(Extracted data entries)

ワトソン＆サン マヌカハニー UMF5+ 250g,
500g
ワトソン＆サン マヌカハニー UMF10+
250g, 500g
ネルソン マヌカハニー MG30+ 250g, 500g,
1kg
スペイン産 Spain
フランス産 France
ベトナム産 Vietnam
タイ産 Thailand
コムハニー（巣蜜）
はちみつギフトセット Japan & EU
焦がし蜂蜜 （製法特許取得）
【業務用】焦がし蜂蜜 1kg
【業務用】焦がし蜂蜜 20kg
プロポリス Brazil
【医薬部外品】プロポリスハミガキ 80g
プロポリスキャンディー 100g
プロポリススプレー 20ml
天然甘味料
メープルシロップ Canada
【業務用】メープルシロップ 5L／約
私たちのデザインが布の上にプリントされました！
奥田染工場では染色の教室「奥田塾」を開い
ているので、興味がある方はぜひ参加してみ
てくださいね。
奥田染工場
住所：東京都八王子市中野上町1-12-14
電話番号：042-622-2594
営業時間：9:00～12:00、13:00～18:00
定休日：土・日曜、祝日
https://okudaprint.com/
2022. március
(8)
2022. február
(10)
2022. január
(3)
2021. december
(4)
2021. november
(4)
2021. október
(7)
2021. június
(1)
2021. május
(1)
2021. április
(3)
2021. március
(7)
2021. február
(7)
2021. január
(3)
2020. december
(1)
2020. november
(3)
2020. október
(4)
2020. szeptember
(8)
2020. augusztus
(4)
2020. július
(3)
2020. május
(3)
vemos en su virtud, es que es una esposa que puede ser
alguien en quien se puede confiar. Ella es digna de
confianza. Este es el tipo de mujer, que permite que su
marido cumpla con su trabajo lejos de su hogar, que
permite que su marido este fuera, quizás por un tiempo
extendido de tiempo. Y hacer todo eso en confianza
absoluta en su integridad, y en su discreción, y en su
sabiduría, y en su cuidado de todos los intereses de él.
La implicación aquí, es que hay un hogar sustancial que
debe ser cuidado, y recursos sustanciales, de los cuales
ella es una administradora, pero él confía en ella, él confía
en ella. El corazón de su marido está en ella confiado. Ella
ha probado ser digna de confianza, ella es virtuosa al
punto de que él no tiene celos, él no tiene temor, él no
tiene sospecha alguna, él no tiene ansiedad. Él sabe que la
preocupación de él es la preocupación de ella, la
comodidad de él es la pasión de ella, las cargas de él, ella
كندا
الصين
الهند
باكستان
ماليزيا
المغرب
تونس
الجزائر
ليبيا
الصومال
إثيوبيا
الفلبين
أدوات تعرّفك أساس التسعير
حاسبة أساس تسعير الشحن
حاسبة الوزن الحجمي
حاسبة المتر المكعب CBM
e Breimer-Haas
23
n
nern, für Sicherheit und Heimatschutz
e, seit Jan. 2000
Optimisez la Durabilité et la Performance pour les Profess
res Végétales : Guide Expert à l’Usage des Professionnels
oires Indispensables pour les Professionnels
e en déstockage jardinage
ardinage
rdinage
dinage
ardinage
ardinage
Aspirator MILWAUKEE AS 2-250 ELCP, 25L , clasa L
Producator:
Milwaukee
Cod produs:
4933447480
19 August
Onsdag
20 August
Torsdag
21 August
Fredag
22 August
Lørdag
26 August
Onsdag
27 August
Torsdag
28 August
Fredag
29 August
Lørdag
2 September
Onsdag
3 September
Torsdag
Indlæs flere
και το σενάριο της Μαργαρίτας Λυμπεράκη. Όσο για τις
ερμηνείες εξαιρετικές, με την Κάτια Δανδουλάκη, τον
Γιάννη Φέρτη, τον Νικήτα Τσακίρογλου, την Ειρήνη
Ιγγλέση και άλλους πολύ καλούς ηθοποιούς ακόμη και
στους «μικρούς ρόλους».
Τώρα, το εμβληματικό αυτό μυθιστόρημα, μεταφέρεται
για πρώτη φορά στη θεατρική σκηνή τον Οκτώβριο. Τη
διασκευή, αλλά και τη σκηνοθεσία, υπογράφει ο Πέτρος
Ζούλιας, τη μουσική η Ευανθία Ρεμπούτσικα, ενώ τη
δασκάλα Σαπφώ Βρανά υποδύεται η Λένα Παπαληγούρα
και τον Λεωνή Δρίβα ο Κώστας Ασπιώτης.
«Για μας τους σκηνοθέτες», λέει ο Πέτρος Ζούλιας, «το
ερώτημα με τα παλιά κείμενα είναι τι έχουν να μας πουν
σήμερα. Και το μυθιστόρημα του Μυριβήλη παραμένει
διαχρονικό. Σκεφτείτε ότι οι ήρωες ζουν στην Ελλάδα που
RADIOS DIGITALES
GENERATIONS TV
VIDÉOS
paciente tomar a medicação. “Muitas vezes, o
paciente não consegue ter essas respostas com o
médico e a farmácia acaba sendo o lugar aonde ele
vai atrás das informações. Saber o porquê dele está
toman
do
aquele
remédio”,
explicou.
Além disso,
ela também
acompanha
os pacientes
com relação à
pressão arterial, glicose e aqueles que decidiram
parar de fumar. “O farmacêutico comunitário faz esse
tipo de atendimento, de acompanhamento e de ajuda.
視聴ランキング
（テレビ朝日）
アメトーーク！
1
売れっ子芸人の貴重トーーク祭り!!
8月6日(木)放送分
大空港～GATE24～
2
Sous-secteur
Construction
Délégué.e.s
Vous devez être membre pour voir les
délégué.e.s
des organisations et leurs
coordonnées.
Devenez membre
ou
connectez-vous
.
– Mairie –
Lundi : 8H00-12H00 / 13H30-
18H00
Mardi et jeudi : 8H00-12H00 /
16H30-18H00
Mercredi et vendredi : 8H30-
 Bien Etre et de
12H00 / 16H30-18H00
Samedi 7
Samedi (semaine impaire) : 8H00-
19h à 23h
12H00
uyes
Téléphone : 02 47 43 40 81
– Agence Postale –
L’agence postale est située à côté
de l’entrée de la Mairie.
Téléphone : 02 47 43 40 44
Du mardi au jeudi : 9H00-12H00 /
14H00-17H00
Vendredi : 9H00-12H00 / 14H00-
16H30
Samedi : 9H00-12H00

Exercise instructions => Wherever the string "tiene" is found in the entries, copy the line it sits in.

Result =>
punto de que él no tiene celos, él no tiene temor, él no
tiene sospecha alguna, él no tiene ansiedad. Él sabe que la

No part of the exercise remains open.